[Opening Provided text section]

Idk, the four biggest leagues in Europe combined bring in less revenue than the NFL and I would assume given the volume of teams that players outside of the top tier ones values should be diluted. 

Besides the top four leagues, there's competition from France (mostly PSG), some clubs from Russia were pretty loaded before this year, not that long ago Chinese clubs were paying big bucks and attracting top talent, and it's not like some of the smaller or at least not as wealthy markets like Turkey, Mexico or Brazil pay poorly, even if there's a big difference to the top European clubs (also, players could decide, and some do, they'd rather be a top player beloved by millions in a club like Fenerhbaçe, América or my own Flamengo than to be a bench warmer in some top European club or a starter in a team like, say, Burnley or Cagliari, fighting relegation every year for small crowds, even if the pay is better).

Also, unlike the NFL, where the sole purpose of the club is to make money for the owner, there are in football, specially more recently, clubs like Man City, Chelsea or PSG in which financial profit is not really the main objective of the club, if it even is at all.

To a smaller extent, that even applies to some clubs like Barcelona, Real Madrid or Athletic Bilbao, which are intertwined with political ones, as well as the fact that a huge part (if not most) of the clubs worldwide are associations rather than businesses with owners.

[Closing Provided text section]
[Opening Dataset content section]

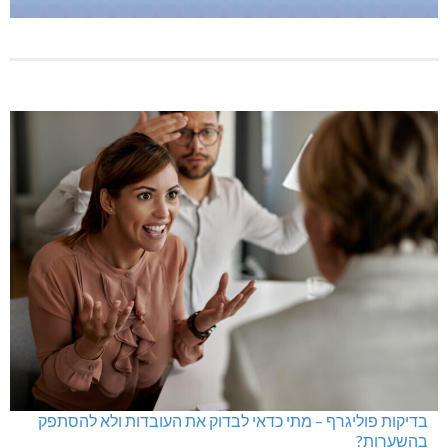
בדיקות פוליגרף – מתי כדאי לבדוק את העובדות ולא להסתפק
בהשערות?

[Closing Dataset content section]

Job 1 :: Reproduce the passage of the football finances comment from "Besides the top" up to and including "pay is better).".
Job 2 ::
Based on the football finances comment, state whether each statement agrees with it, answering yes or no and quoting the deciding words:
(a) The four biggest European leagues together bring in less revenue than the NFL.
(b) Burnley and Cagliari are presented as top European clubs.
(c) Most clubs worldwide are described as businesses with owners.
Job 3 :: In the football finances comment, which club does the writer call their own?

Expected output 1 ::
Besides the top four leagues, there's competition from France (mostly PSG), some clubs from Russia were pretty loaded before this year, not that long ago Chinese clubs were paying big bucks and attracting top talent, and it's not like some of the smaller or at least not as wealthy markets like Turkey, Mexico or Brazil pay poorly, even if there's a big difference to the top European clubs (also, players could decide, and some do, they'd rather be a top player beloved by millions in a club like Fenerhbaçe, América or my own Flamengo than to be a bench warmer in some top European club or a starter in a team like, say, Burnley or Cagliari, fighting relegation every year for small crowds, even if the pay is better).

Expected output 2 ::
(a) Yes: "the four biggest leagues in Europe combined bring in less revenue than the NFL"
(b) No: "a starter in a team like, say, Burnley or Cagliari, fighting relegation every year for small crowds"
(c) No: "a huge part (if not most) of the clubs worldwide are associations rather than businesses with owners"

Expected output 3 :: Flamengo.